** GIVEN DATA follows **

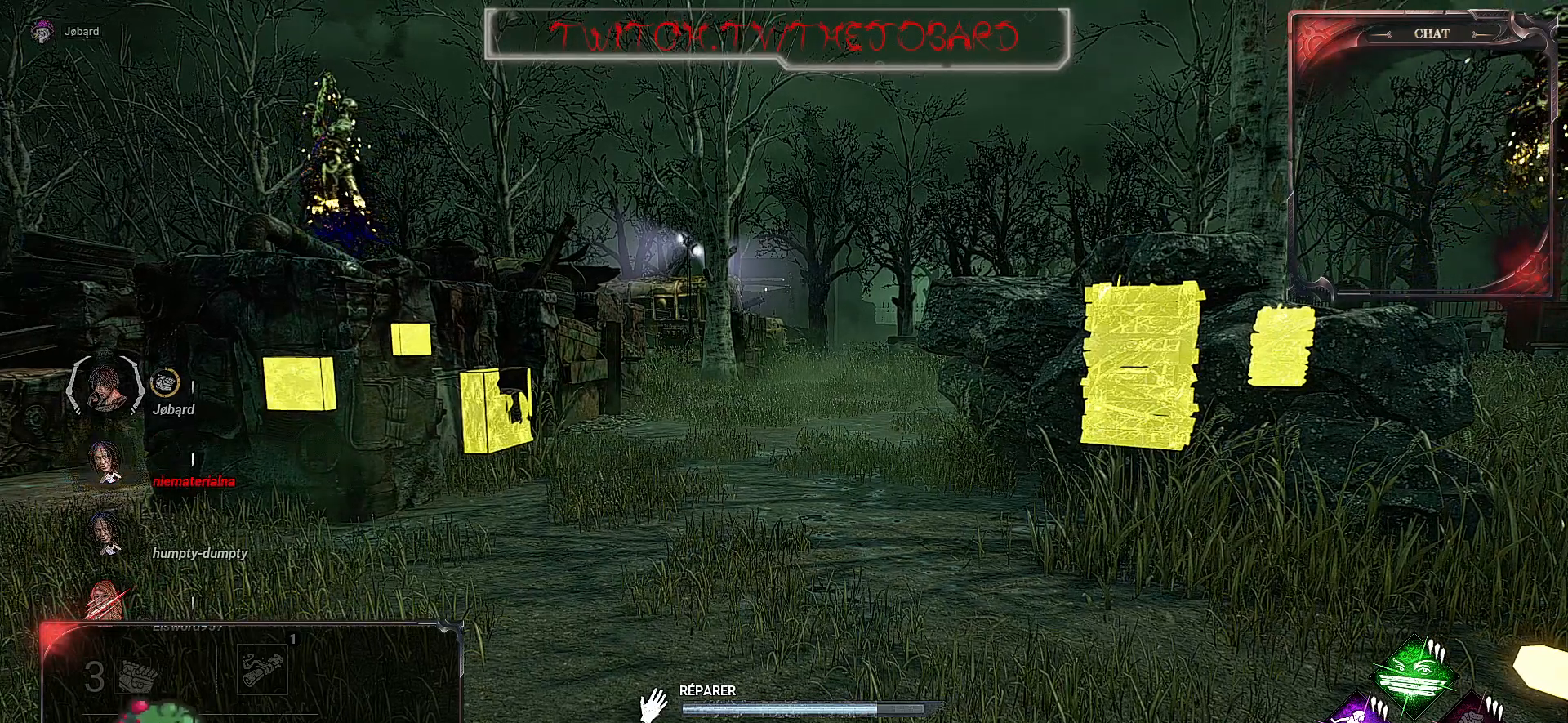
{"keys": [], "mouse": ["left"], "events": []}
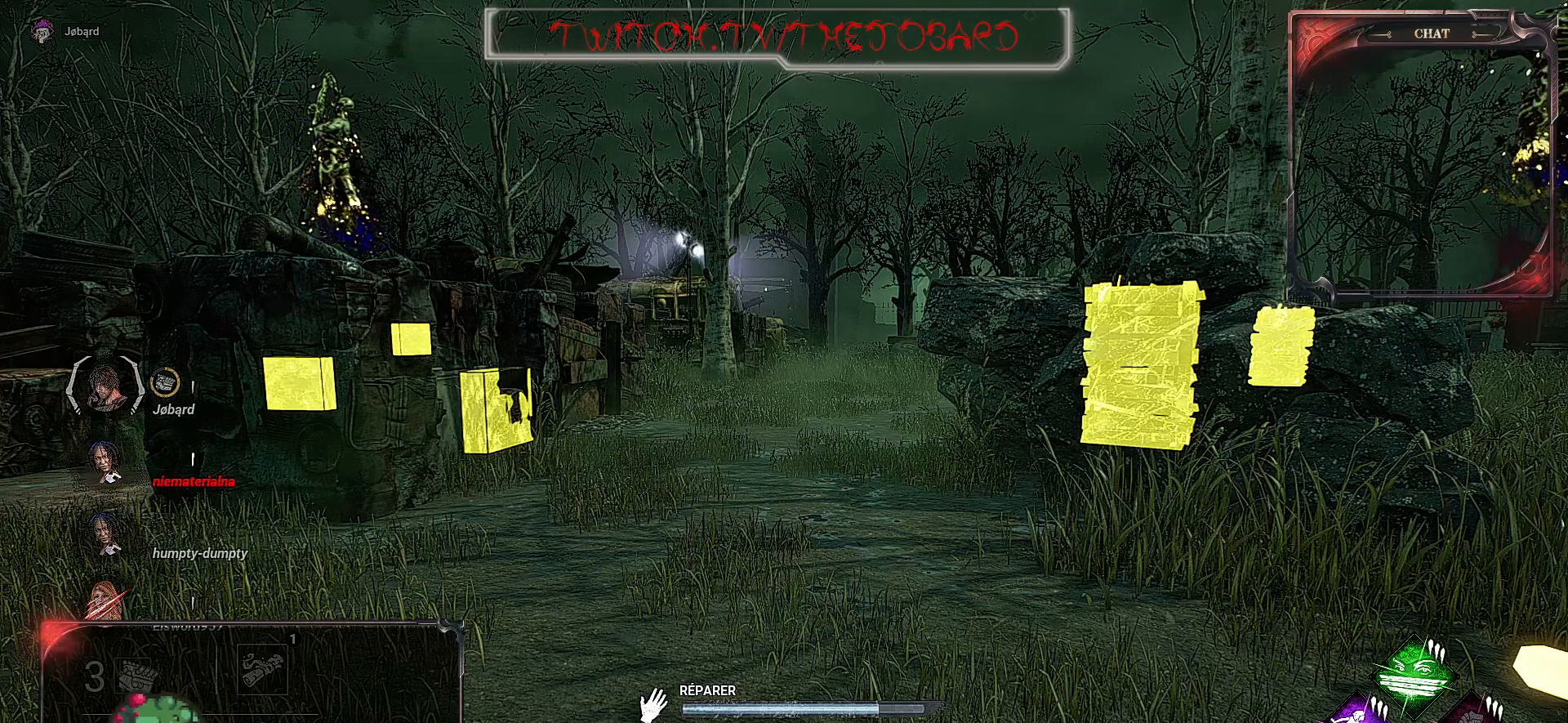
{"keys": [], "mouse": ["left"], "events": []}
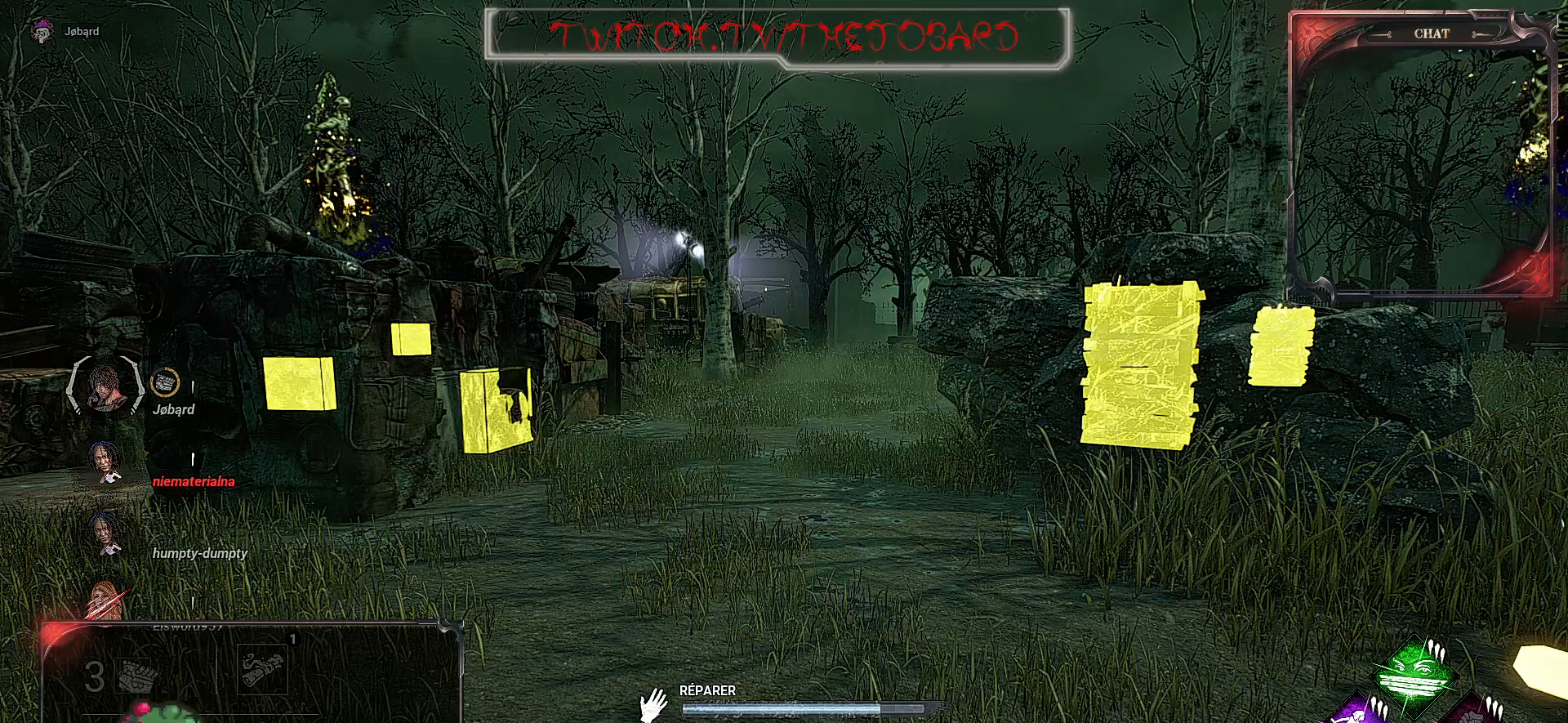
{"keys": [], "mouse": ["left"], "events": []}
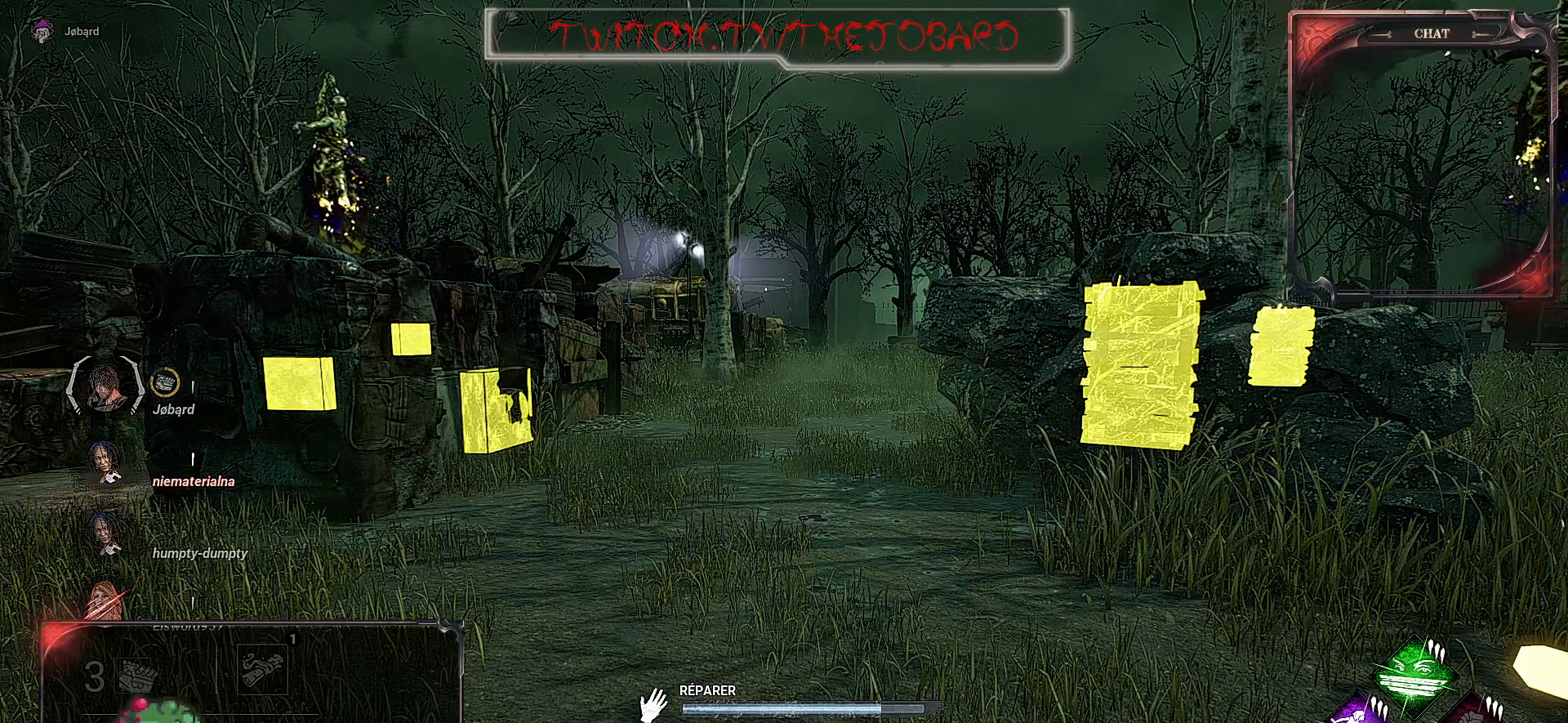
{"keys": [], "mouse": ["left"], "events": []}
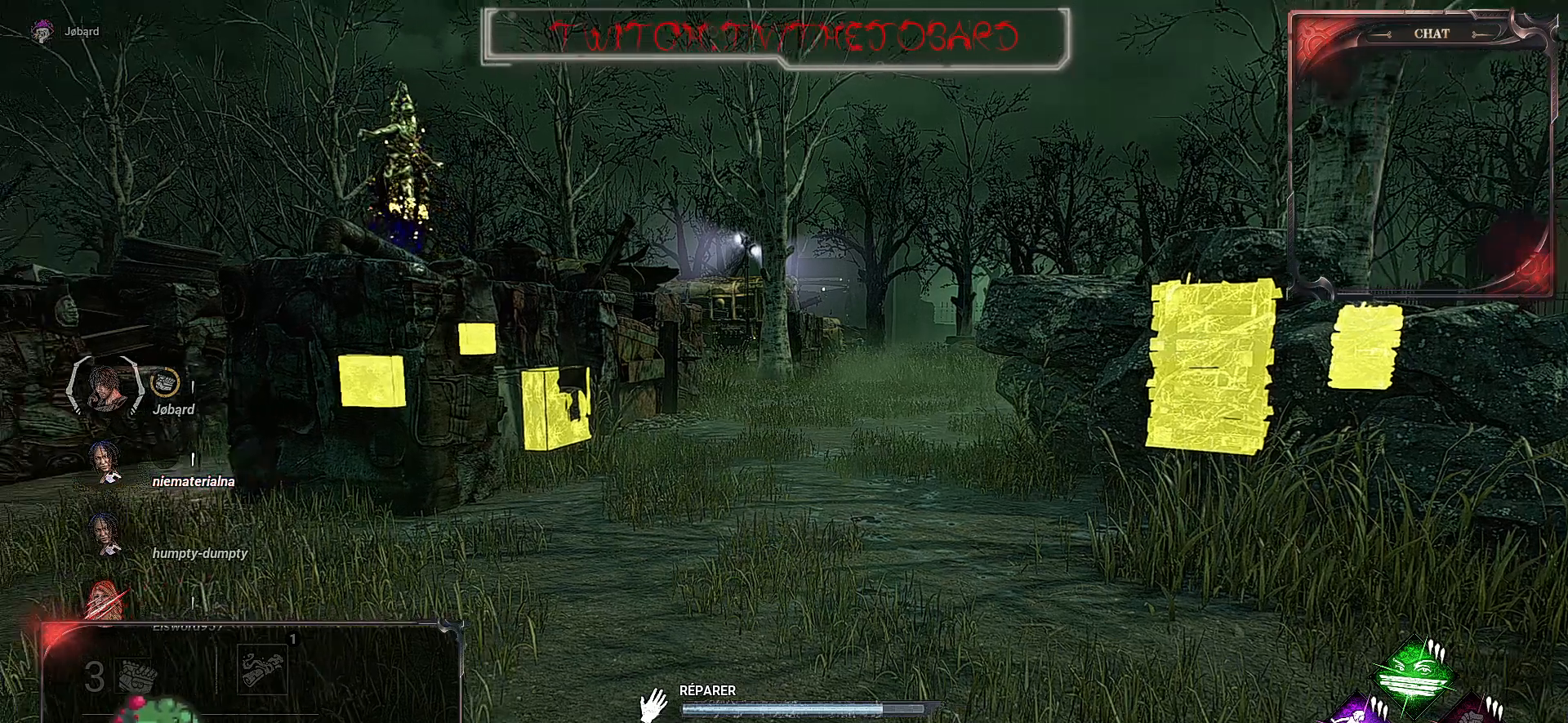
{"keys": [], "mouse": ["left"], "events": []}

** End of GIVEN DATA **

▶ [WORK INSTRUCTIONS] Your reply is the full set of entries reproduced exactly, with images omitted.

▶ [WRITTEN ANSWER]
{"keys": [], "mouse": ["left"], "events": []}
{"keys": [], "mouse": ["left"], "events": []}
{"keys": [], "mouse": ["left"], "events": []}
{"keys": [], "mouse": ["left"], "events": []}
{"keys": [], "mouse": ["left"], "events": []}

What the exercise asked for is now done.